But what that means for Catalyst as a company is pretty bad. It costs several dollars to print a book even when the pdfs are finished and ready for publication. A print run of say, 50,000 books (like the print run of Runner Havens) would cost somewhere between $150,000 and $250,000 to print and ship to distributors. And while it eventually sold to distributors at ~$15 a book (a total take home of $750,000), it did so over a period of three years, during which time they were paying interest on loans and paying for storage, and advertisement and so on and so forth. A book like that isn’t actually taking home half a million in profits. Which is a bad thing, because it means that even if there was a complete book printed and ready to sell, even a total and rapid sell through would not pull the company out of the financial hole it is in – and the shortfall means that it does not have the cash on hand to start the ball rolling with a new major printing.

The tiny amount of drachmas that are left in the coffers are being used to print up tiny print runs of books that have sold through – another 3,000 books of Runner’s Companion for example (~$15,000 to start up, maybe $30-40k towards paying creditors if it sells out). There simply is not the startup cash to bring upcoming books like the SR4 sixth world almanac or corporate guide forward. The writing is there, but the printing costs are not. Beyond that, the freelancers have not been paid, and some of them are withholding copyright until they are – meaning that even a tiny print run of these new materials is simply not possible.

Many SR writers are quitting, have already quit, or have handed in notices contingent on demands which – word on the street – will not be met. And CGL does not even own Shadowrun, it leases the intellectual property from Topps. It seems unlikely that they will be able to make their licensing payment when the contract comes up for renewal – in a couple of months. At that time, CGL will cease being able to print Shadowrun or Battletech materials (they would presumably keep the license to Cthulhutech and Eclipse Phase for at least a little while longer, because those are separate contracts).

So what does this mean for the future of Shadowrun? It probably means that someone else will create a company and start making Shadowrun again. After all, freelancers work for very little, and a well selling book can bring in tens of thousands of dollars in profits. $850,000 of embezzlement is seemingly enough to sink the company (whoever ended up with the credsticks), but I must point out that there was indeed eight hundred and fifty thousand dollars to steal, so Shadowrun is not – as a concept – insoluble. And I also point out that something similar happened to Shadowrun before. Indeed, twice before, as both FanPro and FASA before it collapsed under the weight of people not paying debts and having bags with dollar bill signs vanish mysteriously in the middle of the night. It’s somewhat… poetic considering the subject matter of the game itself.

It is entirely probable indeed that when a new company comes to take the licence, many familiar faces will appear in the new company as if they had never left. Certainly back when FanPro collapsed back when I was working for the company, I simply started working for the new company as if nothing had changed. This happened back when FASA collapsed as well – those members of the team that were not extracted by Microsoft simply started turning in writing assignments to the new boss.

And yeah, I regularly go on shadowruns against Catalyst to find out what new releases are in store. Don’t you?

• _Exercise details_:
Transcribe the part of the piece on Catalyst's money troubles between "So what does" and "the game itself.", inclusive. The rows that come next are separate material and have nothing to do with the piece on Catalyst's money troubles.

• _Data_:
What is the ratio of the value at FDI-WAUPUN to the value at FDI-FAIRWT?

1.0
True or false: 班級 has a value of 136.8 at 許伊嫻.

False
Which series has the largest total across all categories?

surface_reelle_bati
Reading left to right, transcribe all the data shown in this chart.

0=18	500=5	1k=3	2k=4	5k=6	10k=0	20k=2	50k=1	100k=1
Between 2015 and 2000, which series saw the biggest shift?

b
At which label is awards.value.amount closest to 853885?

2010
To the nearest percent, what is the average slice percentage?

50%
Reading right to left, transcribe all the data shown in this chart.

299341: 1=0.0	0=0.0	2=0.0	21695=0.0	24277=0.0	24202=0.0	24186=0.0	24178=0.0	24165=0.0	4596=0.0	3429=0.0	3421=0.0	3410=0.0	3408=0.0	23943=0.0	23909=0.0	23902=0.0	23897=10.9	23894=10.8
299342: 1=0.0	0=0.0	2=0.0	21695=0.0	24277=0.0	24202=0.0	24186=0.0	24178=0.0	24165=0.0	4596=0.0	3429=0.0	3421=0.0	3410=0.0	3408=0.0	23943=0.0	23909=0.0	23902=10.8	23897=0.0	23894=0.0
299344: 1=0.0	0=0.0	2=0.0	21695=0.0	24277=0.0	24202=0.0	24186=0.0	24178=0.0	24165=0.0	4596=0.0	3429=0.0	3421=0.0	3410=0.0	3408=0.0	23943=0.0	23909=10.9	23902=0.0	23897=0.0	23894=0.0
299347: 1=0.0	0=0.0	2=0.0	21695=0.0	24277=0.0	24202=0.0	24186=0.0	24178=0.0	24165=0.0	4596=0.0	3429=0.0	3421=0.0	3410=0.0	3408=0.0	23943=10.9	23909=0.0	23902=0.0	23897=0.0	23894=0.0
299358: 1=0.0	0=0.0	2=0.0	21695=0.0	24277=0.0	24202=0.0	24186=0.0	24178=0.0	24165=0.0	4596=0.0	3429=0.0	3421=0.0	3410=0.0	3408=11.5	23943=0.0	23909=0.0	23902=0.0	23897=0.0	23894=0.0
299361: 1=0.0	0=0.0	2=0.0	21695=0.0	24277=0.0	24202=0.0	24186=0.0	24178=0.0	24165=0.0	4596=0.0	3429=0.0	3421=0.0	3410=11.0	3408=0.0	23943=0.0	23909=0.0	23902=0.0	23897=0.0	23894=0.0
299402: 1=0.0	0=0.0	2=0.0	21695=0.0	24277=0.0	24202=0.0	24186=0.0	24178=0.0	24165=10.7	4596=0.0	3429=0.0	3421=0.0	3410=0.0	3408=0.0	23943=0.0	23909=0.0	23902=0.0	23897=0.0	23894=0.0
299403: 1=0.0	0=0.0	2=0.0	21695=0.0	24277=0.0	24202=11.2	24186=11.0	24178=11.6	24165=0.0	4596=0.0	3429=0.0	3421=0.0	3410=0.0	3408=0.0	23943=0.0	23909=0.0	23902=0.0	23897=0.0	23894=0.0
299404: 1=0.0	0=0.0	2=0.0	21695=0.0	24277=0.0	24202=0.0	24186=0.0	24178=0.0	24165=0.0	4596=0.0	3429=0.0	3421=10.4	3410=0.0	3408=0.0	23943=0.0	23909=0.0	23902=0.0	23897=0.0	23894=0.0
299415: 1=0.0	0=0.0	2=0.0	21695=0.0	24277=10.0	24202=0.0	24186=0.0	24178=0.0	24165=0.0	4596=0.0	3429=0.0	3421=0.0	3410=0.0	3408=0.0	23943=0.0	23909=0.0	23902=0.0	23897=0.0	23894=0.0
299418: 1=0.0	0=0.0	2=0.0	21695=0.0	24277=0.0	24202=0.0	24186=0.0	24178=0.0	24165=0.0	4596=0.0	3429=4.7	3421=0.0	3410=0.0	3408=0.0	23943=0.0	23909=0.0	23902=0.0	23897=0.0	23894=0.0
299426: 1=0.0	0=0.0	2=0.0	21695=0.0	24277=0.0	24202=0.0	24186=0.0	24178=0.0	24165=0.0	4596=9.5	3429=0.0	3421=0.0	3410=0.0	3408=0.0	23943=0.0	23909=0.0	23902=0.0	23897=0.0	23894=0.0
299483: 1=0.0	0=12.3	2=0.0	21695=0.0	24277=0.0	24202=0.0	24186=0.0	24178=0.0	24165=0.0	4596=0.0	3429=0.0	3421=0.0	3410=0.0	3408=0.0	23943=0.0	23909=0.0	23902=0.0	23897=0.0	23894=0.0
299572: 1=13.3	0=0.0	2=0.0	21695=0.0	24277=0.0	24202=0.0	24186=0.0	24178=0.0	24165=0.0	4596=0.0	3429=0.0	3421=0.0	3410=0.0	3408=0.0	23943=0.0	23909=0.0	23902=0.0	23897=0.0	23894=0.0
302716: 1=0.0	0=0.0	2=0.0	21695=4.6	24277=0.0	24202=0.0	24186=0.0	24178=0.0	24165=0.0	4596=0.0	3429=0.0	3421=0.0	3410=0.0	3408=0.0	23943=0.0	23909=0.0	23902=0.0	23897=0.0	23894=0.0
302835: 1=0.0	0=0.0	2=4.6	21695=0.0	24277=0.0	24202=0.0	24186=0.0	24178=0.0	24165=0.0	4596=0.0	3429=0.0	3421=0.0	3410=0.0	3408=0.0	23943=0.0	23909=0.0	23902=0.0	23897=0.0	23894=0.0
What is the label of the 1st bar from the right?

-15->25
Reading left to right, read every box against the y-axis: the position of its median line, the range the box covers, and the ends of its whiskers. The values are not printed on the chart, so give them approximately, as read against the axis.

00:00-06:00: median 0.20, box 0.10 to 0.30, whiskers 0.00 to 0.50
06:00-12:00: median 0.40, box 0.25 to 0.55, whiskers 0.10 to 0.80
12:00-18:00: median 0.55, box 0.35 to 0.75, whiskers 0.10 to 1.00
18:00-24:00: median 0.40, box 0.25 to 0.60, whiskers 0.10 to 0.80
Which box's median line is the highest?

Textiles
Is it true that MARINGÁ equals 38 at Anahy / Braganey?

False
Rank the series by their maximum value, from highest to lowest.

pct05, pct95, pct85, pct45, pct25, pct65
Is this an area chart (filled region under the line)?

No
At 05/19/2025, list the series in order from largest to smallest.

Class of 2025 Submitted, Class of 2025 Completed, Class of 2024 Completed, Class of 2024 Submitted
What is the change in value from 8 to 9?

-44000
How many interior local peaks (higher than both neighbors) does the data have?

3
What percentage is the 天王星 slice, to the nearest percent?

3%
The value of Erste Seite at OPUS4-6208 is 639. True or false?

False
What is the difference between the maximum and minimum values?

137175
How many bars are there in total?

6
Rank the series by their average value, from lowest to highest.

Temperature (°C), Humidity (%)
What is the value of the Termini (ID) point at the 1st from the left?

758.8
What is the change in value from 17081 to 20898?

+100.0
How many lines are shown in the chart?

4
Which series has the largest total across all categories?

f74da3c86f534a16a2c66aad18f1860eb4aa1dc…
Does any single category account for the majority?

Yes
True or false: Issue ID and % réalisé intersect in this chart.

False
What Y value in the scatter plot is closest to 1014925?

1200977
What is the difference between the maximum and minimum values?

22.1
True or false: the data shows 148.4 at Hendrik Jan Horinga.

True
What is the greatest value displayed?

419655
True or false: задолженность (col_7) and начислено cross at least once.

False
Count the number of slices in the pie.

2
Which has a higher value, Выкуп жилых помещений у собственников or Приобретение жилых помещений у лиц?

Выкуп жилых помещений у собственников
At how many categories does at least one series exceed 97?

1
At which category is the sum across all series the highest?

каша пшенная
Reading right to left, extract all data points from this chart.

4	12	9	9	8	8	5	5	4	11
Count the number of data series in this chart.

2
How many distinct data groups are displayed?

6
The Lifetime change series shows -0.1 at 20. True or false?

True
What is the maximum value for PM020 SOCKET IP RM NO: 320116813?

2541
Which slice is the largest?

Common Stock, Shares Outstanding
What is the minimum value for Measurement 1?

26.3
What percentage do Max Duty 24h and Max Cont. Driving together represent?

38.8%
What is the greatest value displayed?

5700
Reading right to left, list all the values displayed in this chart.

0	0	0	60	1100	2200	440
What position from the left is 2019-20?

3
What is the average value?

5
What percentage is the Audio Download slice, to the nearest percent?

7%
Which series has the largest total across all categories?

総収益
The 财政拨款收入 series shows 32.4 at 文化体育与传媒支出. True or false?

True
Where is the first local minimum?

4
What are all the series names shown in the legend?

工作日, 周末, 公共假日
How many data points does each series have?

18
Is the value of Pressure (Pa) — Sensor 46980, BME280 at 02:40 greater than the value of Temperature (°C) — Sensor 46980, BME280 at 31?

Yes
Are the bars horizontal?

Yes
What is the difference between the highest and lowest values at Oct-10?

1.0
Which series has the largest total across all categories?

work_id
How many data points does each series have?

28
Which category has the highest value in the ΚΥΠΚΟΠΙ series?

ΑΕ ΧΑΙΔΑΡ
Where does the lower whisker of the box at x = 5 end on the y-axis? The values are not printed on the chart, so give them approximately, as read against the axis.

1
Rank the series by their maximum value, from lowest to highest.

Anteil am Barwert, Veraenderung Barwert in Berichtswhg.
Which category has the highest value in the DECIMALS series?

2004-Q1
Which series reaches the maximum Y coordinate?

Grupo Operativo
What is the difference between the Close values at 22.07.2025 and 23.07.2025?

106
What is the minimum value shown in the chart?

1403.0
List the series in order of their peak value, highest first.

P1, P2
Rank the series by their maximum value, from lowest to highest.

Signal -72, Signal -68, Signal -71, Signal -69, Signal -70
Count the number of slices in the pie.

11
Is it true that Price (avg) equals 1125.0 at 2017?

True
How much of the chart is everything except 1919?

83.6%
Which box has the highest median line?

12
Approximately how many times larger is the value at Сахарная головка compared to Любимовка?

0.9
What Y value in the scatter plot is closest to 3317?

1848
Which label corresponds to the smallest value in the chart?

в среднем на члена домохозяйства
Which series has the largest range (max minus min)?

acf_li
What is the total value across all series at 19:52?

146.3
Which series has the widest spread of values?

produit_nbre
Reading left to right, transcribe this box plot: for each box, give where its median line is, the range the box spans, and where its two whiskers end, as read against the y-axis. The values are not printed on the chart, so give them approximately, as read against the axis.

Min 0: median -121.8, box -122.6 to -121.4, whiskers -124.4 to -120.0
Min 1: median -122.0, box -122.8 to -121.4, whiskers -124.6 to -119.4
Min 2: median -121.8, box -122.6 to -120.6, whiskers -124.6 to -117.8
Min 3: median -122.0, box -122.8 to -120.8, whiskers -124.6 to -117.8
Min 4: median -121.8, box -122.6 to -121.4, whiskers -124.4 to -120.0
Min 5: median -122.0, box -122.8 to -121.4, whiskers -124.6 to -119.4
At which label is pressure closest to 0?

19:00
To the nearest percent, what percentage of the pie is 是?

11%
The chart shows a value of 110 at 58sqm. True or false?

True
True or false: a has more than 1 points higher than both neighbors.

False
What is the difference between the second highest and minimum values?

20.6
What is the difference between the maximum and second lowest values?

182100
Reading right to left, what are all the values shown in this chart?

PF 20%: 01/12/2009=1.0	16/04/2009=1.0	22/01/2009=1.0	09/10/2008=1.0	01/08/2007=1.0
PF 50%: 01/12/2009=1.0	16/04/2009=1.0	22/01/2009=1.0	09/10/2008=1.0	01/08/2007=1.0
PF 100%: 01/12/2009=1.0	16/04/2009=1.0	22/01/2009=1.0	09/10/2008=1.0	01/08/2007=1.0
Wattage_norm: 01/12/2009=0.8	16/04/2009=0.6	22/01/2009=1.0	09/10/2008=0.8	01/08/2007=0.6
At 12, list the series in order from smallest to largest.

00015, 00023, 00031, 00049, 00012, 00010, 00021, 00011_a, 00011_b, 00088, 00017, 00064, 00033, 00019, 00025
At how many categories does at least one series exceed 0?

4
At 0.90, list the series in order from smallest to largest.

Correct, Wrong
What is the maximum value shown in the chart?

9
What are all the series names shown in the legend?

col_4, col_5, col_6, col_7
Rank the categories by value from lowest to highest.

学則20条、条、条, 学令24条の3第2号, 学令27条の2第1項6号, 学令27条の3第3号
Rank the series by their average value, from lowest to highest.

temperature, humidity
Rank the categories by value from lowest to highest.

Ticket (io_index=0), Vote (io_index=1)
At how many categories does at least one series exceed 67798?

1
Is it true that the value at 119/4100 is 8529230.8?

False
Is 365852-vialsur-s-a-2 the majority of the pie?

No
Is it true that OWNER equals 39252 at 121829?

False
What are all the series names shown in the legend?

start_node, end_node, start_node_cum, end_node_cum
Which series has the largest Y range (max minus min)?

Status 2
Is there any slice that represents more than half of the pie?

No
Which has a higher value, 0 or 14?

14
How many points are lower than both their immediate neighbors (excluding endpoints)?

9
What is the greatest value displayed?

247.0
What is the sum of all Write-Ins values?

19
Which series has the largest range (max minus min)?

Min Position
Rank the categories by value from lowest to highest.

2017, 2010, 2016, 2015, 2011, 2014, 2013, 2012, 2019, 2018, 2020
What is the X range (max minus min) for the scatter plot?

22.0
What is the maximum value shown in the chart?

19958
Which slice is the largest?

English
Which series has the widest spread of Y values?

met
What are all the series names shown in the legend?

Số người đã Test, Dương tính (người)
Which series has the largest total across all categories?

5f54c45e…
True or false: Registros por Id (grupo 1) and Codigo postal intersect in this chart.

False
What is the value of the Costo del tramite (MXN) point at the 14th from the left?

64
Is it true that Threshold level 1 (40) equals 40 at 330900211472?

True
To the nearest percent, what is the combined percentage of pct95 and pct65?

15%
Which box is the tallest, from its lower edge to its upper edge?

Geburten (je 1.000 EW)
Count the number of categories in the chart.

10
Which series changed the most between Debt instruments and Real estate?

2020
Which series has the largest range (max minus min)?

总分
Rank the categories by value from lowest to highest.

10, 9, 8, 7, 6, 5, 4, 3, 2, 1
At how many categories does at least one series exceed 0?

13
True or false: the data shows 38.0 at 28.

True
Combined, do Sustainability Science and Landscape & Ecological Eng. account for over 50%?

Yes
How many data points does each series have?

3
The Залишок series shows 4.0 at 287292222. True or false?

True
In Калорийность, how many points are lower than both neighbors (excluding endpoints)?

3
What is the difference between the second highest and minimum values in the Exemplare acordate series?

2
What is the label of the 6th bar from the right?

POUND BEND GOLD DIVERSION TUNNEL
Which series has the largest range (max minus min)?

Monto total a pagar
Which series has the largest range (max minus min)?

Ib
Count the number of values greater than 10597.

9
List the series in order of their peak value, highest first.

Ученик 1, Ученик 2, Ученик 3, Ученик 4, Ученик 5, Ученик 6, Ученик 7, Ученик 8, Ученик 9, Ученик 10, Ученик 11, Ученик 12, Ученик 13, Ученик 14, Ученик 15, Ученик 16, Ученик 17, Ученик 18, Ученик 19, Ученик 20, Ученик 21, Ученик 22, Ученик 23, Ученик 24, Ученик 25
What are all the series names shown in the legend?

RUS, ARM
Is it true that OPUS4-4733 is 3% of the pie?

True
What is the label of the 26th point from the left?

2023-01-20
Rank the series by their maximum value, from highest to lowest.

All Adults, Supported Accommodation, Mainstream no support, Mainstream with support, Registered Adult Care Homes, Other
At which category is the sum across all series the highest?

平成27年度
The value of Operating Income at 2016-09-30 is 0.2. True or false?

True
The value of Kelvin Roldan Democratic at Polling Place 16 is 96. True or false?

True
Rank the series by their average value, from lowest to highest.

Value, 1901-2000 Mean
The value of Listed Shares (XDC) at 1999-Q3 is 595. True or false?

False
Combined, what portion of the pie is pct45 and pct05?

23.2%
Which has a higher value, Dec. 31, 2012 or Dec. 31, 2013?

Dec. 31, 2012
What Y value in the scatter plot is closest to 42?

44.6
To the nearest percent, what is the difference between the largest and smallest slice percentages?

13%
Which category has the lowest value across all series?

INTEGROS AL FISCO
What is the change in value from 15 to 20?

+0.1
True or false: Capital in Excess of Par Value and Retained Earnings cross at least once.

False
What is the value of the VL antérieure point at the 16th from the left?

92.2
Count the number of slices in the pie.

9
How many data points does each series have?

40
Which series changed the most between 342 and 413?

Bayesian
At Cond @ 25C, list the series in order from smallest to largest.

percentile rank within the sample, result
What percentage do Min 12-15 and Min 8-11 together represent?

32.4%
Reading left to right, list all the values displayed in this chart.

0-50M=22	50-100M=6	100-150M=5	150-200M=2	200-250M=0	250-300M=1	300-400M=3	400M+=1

• _Answer for the task_:
So what does this mean for the future of Shadowrun? It probably means that someone else will create a company and start making Shadowrun again. After all, freelancers work for very little, and a well selling book can bring in tens of thousands of dollars in profits. $850,000 of embezzlement is seemingly enough to sink the company (whoever ended up with the credsticks), but I must point out that there was indeed eight hundred and fifty thousand dollars to steal, so Shadowrun is not – as a concept – insoluble. And I also point out that something similar happened to Shadowrun before. Indeed, twice before, as both FanPro and FASA before it collapsed under the weight of people not paying debts and having bags with dollar bill signs vanish mysteriously in the middle of the night. It’s somewhat… poetic considering the subject matter of the game itself.